Some 3 700 years ago, a meteor or comet exploded across the Middle East and wrecked human life over a…
Some 3 700 years ago, a meteor or comet exploded across the Middle East and wrecked human life over a landslide called Middle Ghor, north of the Dead Sea, says archaeologists who have found evidence of the cosmic air burst.  The airborne “in a moment destroyed about 500 km2 [about 200 square miles] immediately north of the Dead Sea, which not only dries out 100 percent of [cities] and the towns, but also removes farmland from only fertile fields and covers East Middle Ghor with a superheated saline solution of Dead Sea Anhydride salts is pushed over the landscape through the event’s shock shocks, “wrote the researchers in abstract for a paper presented at the American Schools of Oriental Research Annual Meeting in Denver Nov. 1
4 to 17. Anhydride salts are a mixture of salt and sulfates.
“Based on the archaeological evidence, it took at least 600 years to recover sufficiently from the earthquake and the pollution before civilization can once again be established in East Middle Ghor,” they wrote. Among the places destroyed were Tall el-Hammam, an old city that covered 89 hectares (36 hectares) of land. [Wipe Out: History’s Most Mysterious Extinctions]
Among the evidence that the researchers discovered for the airborne burst are 3 700 years old Tall el-Hammam pottery that has an unusual appearance. The pot’s surface had been glazed (turned to glass). The temperature was also so high that parts of zirconium in the ceramic became gas – which requires a temperature of more than 730 degrees Fahrenheit (4000 degrees Celsius), says Phillip Silvia, a field archaeologist and tutor with the Tall el-Hammam Digging Project. But the heat, while powerful, did not last long enough to burn throughout the ceramic pieces, leaving portions of ceramic under the surface relatively undamaged.
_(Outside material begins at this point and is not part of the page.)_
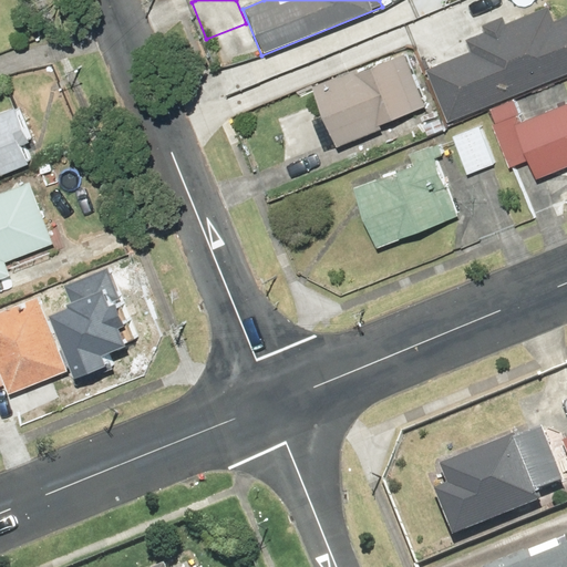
[(445,125),(566,75),(566,18),(552,24),(545,8),(503,24),(501,19),(471,31),(474,39),(464,42),(470,55),(424,73),(445,125)]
The only natural occurrence that can cause such an unusual pattern of destruction, Silvia said, is a cosmic air burst – something that has occasionally occurred in the history of the earth, such as the 1908 explosion in Tunguska, Siberia.
Archaeological excavations and surveys in other cities in the affected area suggest a sudden lifespan in life around 3,700 years ago, Silvia said. So far no craters have been found nearby, and it is unclear whether the guilty one was a meteor or comet that exploded across the field.
Destruction of only 200 square million land indicates that the air burst occurred at low altitude, perhaps no more than 3 280 meters (1 km) above the ground, said Silvia. In comparison, Tunguska airburst heavily damaged 830 square kilometers, or 2,150 square kilometers of land.
The team’s results are preliminary and research is ongoing, Silvia stressed. The research group consists of Trinity Southwest University members, North Arizona University, DePaul University, Elizabeth City State University, New Mexico Tech and Comet Research Group.